What better time to look back?
Nobody really believed Shahbaz Sharif’s six-month boast about ending load shedding on the last campaign trail. Even Nawaz dismissed it – before the election. But there was a general feeling that PML-N seemed determined to do a better job on electricity, at least, than PPP. The one-chunk Rs500b odd payoff of the circular debt immediately after coming to office, though dubious in so many ways, did reset the system. The main problem, at the end of the day, was not capacity to produce, but rather the hundreds of billions stuck in non-payments, choking DISCOs, GENCOs, etc, to the point of shutting down the system itself.
Yet load shedding has stayed right at the top of the government’s problems right through this cycle, with no prospects of improvement in the final lap.

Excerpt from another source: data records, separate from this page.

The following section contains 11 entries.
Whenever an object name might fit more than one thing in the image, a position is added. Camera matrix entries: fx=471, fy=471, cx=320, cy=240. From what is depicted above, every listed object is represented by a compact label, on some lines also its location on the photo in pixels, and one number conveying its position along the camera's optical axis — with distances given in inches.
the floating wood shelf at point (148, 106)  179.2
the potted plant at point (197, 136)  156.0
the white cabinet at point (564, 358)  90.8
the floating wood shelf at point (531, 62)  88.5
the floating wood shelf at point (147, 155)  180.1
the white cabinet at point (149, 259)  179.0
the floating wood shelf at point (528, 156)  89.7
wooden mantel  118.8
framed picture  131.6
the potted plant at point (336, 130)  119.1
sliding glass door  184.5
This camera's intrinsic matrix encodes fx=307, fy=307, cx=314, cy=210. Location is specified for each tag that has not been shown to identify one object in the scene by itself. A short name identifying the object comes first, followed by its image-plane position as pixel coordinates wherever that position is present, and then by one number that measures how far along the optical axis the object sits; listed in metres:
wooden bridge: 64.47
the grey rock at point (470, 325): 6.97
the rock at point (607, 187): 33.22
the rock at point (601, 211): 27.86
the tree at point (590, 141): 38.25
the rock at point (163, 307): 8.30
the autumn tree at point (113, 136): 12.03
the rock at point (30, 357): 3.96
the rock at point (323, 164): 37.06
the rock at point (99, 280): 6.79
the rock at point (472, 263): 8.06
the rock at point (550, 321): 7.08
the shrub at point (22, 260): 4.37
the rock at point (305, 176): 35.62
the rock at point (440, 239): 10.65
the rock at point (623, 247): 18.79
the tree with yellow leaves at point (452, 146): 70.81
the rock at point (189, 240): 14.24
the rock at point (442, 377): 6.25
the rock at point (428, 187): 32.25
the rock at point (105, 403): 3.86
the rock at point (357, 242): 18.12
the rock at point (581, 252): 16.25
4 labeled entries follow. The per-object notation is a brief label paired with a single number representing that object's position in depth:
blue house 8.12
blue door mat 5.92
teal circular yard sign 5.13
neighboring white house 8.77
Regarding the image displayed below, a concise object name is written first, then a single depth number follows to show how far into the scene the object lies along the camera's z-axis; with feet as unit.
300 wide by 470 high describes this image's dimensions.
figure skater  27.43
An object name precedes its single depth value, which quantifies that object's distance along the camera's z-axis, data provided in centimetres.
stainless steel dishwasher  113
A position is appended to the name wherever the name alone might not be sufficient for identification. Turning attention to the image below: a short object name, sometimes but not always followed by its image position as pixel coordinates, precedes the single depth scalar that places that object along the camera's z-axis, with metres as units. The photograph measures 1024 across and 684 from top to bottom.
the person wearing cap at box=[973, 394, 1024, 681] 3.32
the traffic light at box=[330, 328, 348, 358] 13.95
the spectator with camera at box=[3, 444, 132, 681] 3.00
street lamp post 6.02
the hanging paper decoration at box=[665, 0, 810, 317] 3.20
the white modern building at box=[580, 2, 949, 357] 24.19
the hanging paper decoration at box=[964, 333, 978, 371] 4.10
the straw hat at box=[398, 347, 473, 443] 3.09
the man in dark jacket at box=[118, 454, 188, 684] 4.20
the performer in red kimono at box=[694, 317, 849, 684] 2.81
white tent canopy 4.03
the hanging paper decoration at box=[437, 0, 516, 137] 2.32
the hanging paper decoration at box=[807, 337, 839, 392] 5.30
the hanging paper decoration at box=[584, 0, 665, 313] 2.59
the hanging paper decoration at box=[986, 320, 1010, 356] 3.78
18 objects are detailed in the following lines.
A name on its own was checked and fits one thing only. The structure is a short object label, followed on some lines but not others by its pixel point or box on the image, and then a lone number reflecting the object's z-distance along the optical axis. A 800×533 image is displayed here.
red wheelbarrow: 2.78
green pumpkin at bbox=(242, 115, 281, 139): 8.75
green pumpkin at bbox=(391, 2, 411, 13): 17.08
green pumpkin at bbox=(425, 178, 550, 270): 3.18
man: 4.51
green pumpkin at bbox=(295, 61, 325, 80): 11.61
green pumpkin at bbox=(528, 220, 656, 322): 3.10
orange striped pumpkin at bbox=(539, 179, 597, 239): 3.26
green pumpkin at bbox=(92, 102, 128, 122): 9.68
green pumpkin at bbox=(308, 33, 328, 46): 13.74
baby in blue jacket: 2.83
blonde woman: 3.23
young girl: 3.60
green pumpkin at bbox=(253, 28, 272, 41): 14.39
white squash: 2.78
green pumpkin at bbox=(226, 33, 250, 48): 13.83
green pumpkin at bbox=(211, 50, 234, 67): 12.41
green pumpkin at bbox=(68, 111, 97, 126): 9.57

Also, the circular debt is past the Rs500b mark again. And since there was no audit of the last payment, and the problem has crept right back to where it was when PML-N first tried to tackle it, the ruling party has effectively sent Rs500b straight to money heaven with nothing to show. Once again, we’re erecting one power plant after another, but failure to ensure payment remains unchecked.

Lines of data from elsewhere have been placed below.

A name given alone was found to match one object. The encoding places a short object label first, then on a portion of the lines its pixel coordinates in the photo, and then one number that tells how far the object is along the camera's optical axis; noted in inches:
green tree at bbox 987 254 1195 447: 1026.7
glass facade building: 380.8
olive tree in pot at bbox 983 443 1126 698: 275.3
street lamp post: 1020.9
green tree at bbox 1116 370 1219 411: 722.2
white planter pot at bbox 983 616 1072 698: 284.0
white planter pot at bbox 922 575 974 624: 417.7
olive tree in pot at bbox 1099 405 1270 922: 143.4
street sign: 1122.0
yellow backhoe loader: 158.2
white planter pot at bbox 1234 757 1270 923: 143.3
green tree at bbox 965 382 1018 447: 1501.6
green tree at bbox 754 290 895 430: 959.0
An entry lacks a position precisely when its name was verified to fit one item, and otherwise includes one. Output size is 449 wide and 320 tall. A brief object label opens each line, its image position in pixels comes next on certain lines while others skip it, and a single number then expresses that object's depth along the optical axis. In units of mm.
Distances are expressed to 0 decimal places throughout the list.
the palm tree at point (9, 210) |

There’s only so long the government can CPEC its way out of questions regarding the economy. With the budget approaching – where all important targets will be missed, as usual – the finance minister will have some tough questions to answer regarding the bloated deficit. Even CPEC can achieve only so much when its trade highways cut through land with no power – electricity, gas – to leverage the spillover. Yet once again PML-N is making promises of ending load shedding. But this time they’re being more realistic about the time frame; rightly asking for another five years.